Derek Robertson: "My first girlfriend got emotionally mad at me while we were listening to NMH and playing Street Fighter cause I kept winning so I had to let her win. She made me cry while we were watching The Decemberists at an outdoor music festival."
this is going to keep going, by the way. a series, if you will.
i'm watching Garden State. THIS MOVIE IS REAL YOU GUYS, IT'S PATHETIC AND BULLSHIT AND IT WAS TOTALLY FUNDED BY A MAJOR STUDIO. I CAN MAKE ANY MOVIE I WANT WHEN I GROW UP. I particularly like watching Zach Braff pretend to be high. choke on a dick, Zach Braff. Peter Sarsgaard is shaggable, however.
also, last night taught me that i hate everyone, can't trust anyone, and everyone can kindly go fuck themselves with a piece of glass up the urethra.

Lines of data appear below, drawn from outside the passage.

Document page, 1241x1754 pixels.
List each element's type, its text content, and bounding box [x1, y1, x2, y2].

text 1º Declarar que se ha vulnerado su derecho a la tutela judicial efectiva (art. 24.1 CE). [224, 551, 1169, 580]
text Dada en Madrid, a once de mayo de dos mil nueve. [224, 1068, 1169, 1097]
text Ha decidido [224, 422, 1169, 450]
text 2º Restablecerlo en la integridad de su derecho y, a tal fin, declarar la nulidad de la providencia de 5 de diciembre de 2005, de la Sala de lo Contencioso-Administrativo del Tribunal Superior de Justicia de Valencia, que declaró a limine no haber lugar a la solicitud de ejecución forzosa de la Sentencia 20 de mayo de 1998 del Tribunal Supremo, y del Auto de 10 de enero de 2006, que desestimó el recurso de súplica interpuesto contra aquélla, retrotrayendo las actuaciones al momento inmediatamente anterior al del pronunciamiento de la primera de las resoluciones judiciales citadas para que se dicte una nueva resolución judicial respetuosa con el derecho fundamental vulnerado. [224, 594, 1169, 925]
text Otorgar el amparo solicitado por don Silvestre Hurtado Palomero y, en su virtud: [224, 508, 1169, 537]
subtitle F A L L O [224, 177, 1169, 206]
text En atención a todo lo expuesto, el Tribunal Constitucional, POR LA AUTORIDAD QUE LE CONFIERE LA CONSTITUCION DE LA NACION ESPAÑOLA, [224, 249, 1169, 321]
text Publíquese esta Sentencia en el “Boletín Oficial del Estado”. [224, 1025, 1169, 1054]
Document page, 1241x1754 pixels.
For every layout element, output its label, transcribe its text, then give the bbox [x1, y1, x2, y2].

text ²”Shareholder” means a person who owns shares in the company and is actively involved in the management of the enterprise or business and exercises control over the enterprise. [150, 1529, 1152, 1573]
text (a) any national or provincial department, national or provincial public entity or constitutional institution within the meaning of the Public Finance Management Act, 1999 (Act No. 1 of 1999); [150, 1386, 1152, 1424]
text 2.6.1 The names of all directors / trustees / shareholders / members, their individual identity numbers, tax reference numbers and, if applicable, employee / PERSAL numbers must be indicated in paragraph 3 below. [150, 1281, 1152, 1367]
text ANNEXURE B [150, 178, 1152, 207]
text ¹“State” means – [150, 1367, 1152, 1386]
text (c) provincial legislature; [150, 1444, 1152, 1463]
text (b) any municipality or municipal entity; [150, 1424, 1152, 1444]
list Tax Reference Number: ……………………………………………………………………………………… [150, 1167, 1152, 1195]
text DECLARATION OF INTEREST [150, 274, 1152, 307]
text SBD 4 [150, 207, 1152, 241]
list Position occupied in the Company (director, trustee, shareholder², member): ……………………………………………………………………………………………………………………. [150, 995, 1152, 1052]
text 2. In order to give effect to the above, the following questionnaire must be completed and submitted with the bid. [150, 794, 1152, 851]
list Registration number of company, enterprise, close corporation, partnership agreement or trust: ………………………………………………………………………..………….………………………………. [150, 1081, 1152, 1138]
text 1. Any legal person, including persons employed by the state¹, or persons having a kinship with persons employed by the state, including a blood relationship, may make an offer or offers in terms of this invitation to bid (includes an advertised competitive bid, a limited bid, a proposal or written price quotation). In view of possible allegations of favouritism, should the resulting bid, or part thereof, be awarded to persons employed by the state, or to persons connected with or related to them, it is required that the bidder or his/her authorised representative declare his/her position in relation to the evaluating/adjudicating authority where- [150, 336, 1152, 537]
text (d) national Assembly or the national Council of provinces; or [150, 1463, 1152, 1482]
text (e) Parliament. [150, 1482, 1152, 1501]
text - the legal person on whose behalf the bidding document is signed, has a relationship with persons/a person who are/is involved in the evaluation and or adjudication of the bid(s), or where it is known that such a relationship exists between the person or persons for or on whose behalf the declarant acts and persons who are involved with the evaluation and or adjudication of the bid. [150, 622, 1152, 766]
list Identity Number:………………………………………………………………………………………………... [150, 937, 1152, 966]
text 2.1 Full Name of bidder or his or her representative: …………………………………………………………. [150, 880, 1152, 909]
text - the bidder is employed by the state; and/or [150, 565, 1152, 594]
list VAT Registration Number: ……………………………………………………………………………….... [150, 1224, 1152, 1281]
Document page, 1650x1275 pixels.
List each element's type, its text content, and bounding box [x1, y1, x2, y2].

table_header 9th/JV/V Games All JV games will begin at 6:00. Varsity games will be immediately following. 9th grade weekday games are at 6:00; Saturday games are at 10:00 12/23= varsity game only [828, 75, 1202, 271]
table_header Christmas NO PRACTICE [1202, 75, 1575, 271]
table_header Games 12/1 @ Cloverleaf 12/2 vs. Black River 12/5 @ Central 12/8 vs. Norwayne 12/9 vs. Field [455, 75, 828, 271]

my plan for the rest of the week involves a mini-road trip to escape dumb cunts, see my actual friends, and continuing to ride solo like Jason Derulo. i see what you did there, Derulo. also, school and work. also, two more cupcakes in the freezer. also, re-developing my addiction to staying up all night watching movies. sleep is failing me.
17 August 2010
literally wasting my life away on the internet every single day for the past week. i come home, take off my work clothes, strip to my underwear, and turn on my computer. sometimes the tv. music usually is in there somewhere. recently i've taken to cutting up my t-shirts and dresses so they can better fit me. lesson learned: don't buy clothes in the middle of an eating disorder, or else when you finally feel better you re-consider the whole not eating thing because your clothes don't fit.
not really, because this is a ~*feelings*~ journal. sort of. my tumblr is for reposting pictures, livejournal is for the last 4 people i know that actually use it, and facebook is all-consuming. so. here i am.
i started watching some of Ryan Adams' self-made videos from a couple years ago, when he went "sober" or whatever. not only did i realize he's my soul mate, i realized i feel exactly how he feels in this video right now. this past summer has been a total shit-show from start to finish - fuck it, this YEAR has been a total shit-show - and i'm just starting to feel like myself again. this even happened within two days. i was faced with the idea of being alone for a much longer period than i had originally hoped, and suddenly it wasn't so scary. no alex, you don't need someone to hold your hand through life. no alex, you don't need to be out of control to deal with life. and no alex, you don't have to put yourself out there when that person isn't giving anything back except heartache. CRYPTIC, I'M DOING IT WRONG.